Exercise inputs ▸
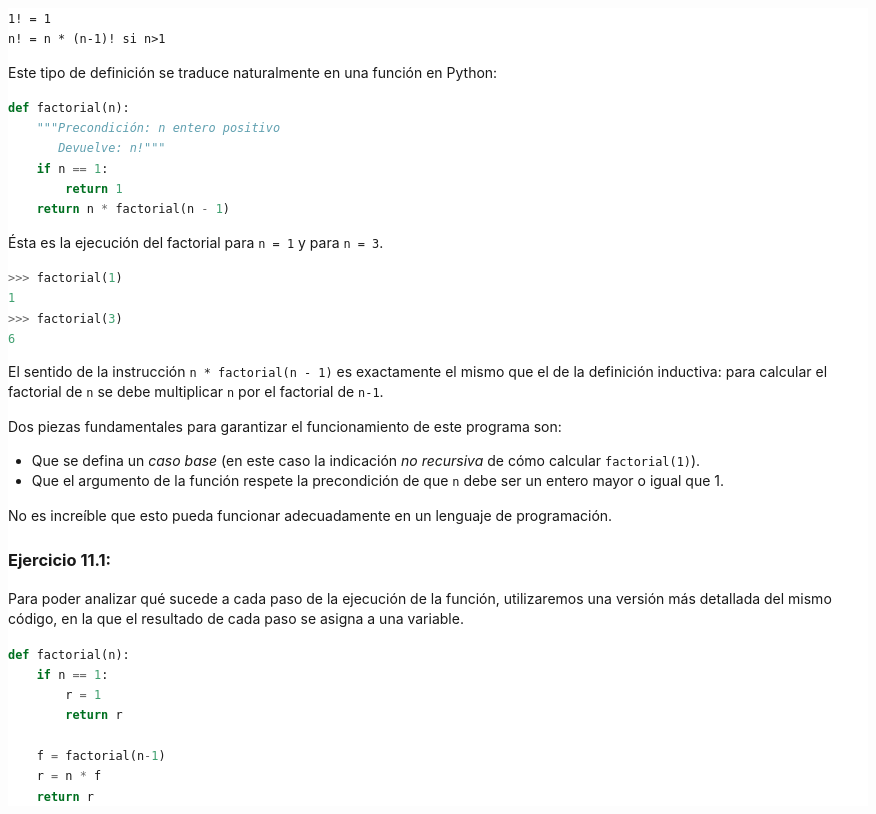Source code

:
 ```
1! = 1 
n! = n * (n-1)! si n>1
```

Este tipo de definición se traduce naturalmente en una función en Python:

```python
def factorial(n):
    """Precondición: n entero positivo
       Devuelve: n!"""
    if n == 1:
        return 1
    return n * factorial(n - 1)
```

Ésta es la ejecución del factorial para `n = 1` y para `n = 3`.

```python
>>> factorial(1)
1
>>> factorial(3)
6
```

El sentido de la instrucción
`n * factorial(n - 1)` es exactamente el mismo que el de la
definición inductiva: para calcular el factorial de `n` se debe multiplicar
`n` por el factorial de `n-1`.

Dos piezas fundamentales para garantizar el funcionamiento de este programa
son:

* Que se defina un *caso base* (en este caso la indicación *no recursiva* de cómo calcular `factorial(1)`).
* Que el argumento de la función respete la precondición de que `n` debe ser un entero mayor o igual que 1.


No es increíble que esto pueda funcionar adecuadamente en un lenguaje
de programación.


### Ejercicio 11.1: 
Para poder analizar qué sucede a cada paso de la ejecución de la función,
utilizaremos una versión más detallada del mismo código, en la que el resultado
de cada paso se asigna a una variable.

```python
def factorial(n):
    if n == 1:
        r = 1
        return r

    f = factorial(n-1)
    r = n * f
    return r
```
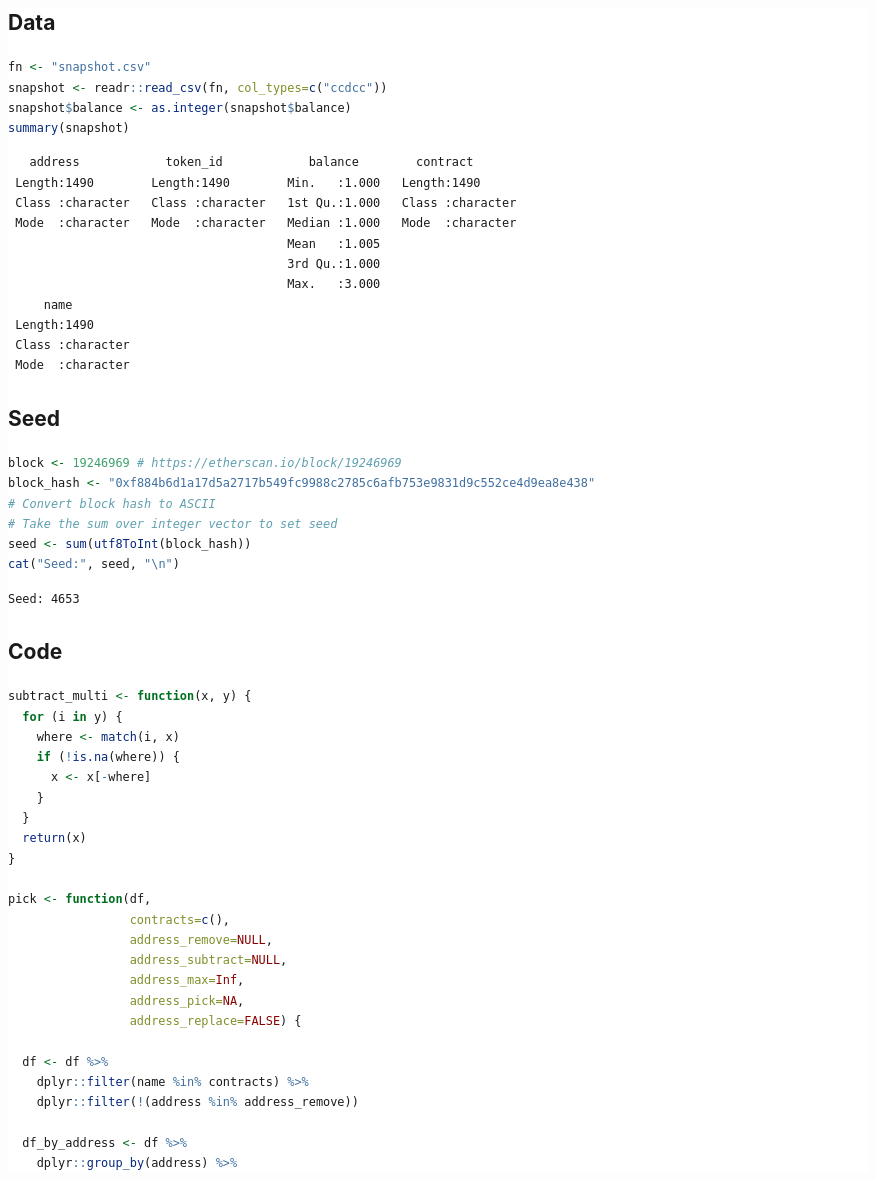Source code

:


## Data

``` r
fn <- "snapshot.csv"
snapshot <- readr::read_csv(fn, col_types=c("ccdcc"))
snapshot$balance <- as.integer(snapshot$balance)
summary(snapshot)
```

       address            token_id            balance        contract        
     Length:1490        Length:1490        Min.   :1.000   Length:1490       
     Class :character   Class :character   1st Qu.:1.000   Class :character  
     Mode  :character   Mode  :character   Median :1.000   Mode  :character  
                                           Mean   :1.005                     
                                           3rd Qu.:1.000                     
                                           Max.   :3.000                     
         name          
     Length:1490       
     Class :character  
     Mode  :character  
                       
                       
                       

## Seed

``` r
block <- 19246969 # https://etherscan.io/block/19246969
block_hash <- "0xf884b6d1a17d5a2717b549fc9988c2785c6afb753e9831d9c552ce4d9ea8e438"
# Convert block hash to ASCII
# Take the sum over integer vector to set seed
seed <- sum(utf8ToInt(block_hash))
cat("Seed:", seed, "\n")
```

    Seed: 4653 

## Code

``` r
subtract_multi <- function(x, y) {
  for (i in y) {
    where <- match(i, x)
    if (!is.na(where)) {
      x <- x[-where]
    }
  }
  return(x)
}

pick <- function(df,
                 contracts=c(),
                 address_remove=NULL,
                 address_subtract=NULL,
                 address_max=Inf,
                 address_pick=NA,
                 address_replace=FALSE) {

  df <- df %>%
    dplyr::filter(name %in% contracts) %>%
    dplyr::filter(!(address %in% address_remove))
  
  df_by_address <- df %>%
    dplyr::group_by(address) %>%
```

Aim of the exercise ▸
Would you please return every line in the listing where "snapshot" shows up?

Written reply ▸
fn <- "snapshot.csv"
snapshot <- readr::read_csv(fn, col_types=c("ccdcc"))
snapshot$balance <- as.integer(snapshot$balance)
summary(snapshot)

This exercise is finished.